A segunda, Sr. Paulo dos Santos, diz que conhece o autor desde 1970, quando os pais, o requerente e seus irmãos, trabalhavam como boia-fria. Afirma que quem costumava arranjar os trabalhos era o "João Gato", que eles ficavam no redondo do Nice e eram levados até as propriedades, de caminhonete ou trator. Conta que o autor chegou a trabalhar na propriedade do depoente que tinha por volta de 15 ou 16 anos, mas que sabe que com 12 ou 13 ele já trabalhava na atividade rural, inclusive o via laborando. Explica que o autor carpia, catava algodão e outros serviços de roça. Declarou que o autor e sua família sobreviviam apenas da atividade rural como diaristas rurais, que geralmente trabalhava com plantação de algodão, milho, soja, sem nenhum maquinário. Por fim, afirma que acha que o autor já era casado quando começou a trabalhar na atividade urbana, mas que sempre que saia de uma empresa trabalhava como rural.

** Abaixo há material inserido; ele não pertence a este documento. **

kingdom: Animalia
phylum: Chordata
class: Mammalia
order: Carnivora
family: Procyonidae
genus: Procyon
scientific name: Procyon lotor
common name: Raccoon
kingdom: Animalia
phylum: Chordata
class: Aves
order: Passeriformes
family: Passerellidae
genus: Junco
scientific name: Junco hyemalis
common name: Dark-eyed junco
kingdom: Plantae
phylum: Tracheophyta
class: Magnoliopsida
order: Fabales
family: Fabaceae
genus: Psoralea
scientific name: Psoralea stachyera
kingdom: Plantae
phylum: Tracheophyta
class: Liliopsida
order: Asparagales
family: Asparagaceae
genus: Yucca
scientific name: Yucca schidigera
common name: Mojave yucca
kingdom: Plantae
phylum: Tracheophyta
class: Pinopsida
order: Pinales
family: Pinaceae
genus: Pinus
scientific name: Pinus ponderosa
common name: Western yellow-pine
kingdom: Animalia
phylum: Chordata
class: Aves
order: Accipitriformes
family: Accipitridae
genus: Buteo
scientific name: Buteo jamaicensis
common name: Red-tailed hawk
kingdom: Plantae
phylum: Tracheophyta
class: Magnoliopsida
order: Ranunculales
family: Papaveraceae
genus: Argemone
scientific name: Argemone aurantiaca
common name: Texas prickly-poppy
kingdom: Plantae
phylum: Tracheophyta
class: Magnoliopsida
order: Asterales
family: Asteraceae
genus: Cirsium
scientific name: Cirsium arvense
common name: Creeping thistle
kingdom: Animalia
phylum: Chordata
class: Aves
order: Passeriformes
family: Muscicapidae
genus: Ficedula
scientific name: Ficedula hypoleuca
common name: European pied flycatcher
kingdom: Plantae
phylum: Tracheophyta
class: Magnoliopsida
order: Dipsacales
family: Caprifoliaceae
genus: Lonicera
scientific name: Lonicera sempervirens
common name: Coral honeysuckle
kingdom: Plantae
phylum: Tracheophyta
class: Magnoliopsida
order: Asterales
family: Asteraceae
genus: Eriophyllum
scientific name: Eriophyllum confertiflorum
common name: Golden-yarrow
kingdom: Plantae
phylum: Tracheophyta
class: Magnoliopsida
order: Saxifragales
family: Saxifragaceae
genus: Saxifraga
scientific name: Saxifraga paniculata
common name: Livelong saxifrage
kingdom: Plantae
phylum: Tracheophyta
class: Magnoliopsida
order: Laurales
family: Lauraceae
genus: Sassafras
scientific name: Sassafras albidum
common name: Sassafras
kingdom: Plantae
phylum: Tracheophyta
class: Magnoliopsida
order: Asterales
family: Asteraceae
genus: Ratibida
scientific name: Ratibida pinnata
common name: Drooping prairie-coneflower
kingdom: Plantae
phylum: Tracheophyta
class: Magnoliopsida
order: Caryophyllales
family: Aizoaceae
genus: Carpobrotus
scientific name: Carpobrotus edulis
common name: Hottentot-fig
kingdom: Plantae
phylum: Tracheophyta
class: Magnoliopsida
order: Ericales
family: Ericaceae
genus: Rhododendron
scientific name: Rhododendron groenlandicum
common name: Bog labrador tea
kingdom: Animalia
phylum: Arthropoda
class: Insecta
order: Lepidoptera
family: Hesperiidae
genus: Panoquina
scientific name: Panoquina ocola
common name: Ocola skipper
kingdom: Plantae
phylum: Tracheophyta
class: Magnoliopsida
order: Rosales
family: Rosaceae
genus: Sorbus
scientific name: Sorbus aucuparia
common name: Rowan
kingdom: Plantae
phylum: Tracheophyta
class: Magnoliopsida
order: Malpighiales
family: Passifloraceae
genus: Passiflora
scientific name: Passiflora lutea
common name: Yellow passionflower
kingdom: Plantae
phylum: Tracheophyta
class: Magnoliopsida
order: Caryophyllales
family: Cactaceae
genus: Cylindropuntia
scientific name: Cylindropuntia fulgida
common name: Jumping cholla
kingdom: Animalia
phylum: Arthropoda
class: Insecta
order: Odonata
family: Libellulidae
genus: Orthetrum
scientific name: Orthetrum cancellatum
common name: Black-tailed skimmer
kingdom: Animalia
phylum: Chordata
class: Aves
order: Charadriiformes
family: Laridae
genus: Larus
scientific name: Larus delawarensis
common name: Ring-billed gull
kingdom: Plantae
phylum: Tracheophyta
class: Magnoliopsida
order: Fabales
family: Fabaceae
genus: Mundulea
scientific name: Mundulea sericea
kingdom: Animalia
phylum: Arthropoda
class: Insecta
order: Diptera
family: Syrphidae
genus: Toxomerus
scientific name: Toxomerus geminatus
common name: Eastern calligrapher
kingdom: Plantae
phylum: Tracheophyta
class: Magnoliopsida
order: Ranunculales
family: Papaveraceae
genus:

A terceira, Teodosio Kons, conta que conhece o segurado desde 1973, que o depoente morava na Gleba São Pedro no Ramal Peixinho e que o autor morava no Xavier, cerca de 1,5 km de distância. Declarou que o autor trabalhava como boia-fria, que trabalhava nas propriedades rurais dos vizinhos, que carpia, que colhia, capinava e raliava algodão. Afirmou que o autor e sua família não possuíam outra fonte de renda além da atividade rural, e que não possuíam nenhum maquinário. Mencionou que por volta do ano de 1985 o autor se mudou para Vila Nice. Por fim, mencionou que teve períodos que o autor trabalhou em atividade urbana, mas quando perdia o emprego voltava a trabalhar como boia fria.
Examinando a CTPS do autor (evento 1, OUT7, fl. 06), é possível verificar que o primeiro registro de emprego, em 05/02/1985, foi em agricultura, no cargo de serviços gerais, situado em Assis Chateaubriand, mesmo município em que a família exercia a atividade agrícola.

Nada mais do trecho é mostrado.